◆ Problem
Filter the data for lines with the word "Right" and copy those lines.

--- Information Enclosed Below ---

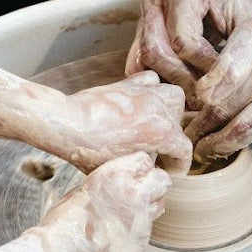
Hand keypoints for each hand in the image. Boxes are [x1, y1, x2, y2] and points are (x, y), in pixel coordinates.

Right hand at [36, 151, 171, 251]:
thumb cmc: (63, 221)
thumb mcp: (84, 189)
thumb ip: (109, 183)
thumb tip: (123, 181)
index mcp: (116, 176)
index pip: (144, 160)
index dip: (138, 166)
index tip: (131, 172)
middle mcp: (134, 195)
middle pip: (162, 179)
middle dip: (153, 181)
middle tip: (139, 188)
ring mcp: (141, 220)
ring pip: (161, 203)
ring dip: (150, 202)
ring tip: (129, 209)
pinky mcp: (142, 241)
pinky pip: (149, 225)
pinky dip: (140, 224)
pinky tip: (121, 229)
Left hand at [60, 72, 191, 174]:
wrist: (68, 123)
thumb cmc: (90, 151)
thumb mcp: (123, 168)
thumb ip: (145, 166)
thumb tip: (153, 168)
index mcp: (162, 133)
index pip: (184, 150)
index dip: (180, 165)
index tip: (172, 171)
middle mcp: (159, 109)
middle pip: (180, 123)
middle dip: (173, 139)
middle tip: (160, 151)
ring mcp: (145, 93)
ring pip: (174, 96)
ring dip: (170, 110)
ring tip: (157, 123)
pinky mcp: (129, 85)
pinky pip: (151, 80)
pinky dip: (152, 89)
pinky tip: (143, 103)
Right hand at [126, 0, 251, 106]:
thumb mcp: (250, 15)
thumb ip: (239, 48)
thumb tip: (228, 89)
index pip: (184, 42)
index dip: (204, 68)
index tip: (226, 81)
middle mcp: (157, 2)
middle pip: (157, 53)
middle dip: (183, 81)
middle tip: (208, 100)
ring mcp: (146, 15)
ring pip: (143, 60)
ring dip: (168, 83)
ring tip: (195, 99)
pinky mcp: (144, 28)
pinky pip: (139, 61)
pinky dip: (156, 79)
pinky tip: (179, 91)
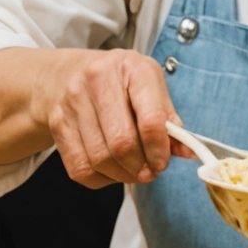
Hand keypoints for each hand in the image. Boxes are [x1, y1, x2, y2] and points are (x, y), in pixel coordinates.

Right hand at [40, 50, 190, 187]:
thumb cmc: (120, 82)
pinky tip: (112, 171)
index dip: (160, 150)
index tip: (163, 162)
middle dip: (141, 167)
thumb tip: (190, 152)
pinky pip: (79, 167)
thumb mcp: (151, 88)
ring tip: (134, 172)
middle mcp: (100, 81)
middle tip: (150, 172)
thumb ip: (170, 120)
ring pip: (100, 159)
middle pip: (122, 143)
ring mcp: (73, 102)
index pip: (151, 120)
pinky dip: (100, 179)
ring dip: (123, 176)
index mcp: (134, 69)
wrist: (68, 74)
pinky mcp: (58, 123)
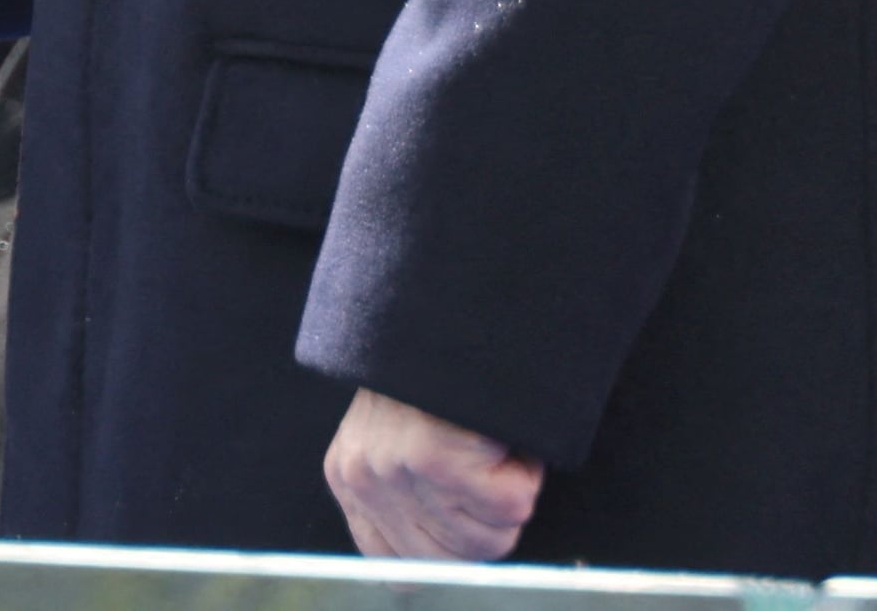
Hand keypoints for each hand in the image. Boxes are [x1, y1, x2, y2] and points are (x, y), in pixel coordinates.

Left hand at [326, 387, 540, 560]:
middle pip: (454, 561)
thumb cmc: (446, 374)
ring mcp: (396, 472)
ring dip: (509, 490)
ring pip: (488, 540)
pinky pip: (511, 507)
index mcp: (350, 478)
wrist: (454, 308)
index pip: (397, 568)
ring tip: (487, 436)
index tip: (471, 513)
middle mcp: (363, 480)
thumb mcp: (403, 438)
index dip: (451, 551)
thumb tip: (453, 559)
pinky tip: (500, 429)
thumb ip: (414, 498)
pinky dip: (526, 468)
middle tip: (484, 461)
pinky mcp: (436, 462)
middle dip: (488, 521)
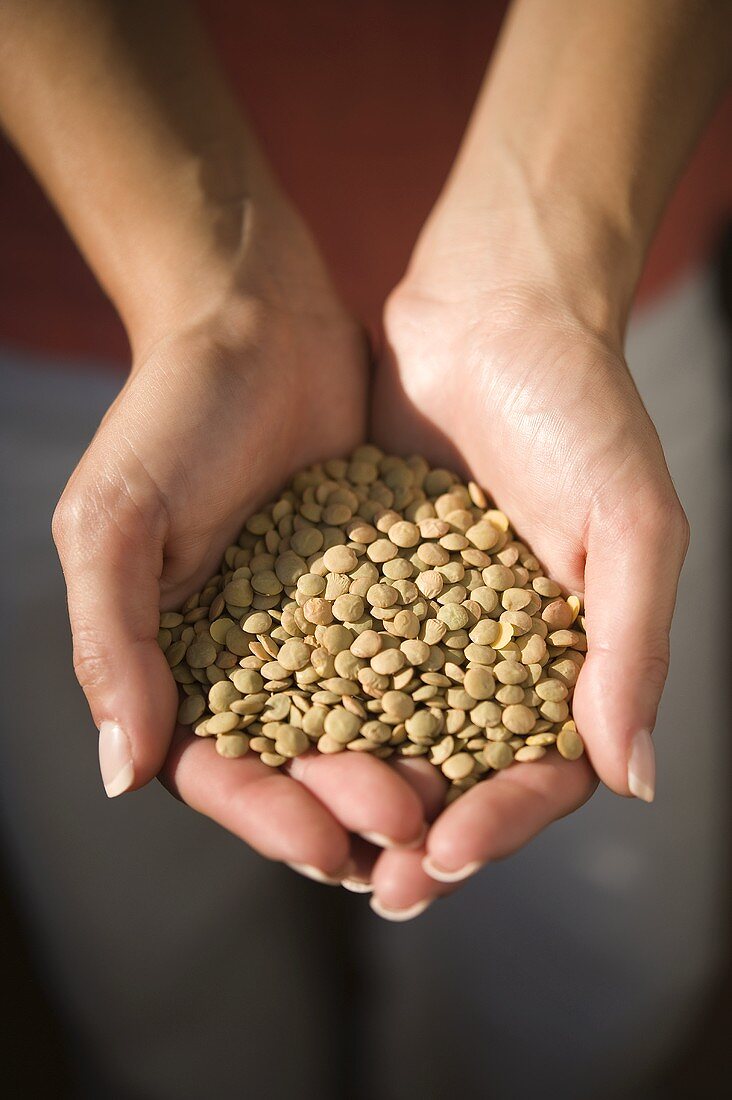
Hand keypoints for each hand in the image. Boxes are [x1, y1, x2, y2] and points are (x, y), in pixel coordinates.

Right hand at [52, 210, 426, 878]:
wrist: (256, 321)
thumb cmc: (169, 417)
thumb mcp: (116, 523)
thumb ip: (111, 644)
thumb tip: (120, 774)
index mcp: (178, 658)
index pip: (218, 767)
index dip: (268, 814)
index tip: (327, 845)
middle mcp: (255, 656)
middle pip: (303, 763)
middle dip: (351, 804)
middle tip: (408, 824)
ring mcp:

--- End of Enclosed Information ---

◆ Result of this task
Right hand at [36, 151, 171, 251]:
Right hand at [126, 0, 251, 106]:
Right hand at [40, 50, 190, 187]:
Right hand at [52, 210, 426, 878]:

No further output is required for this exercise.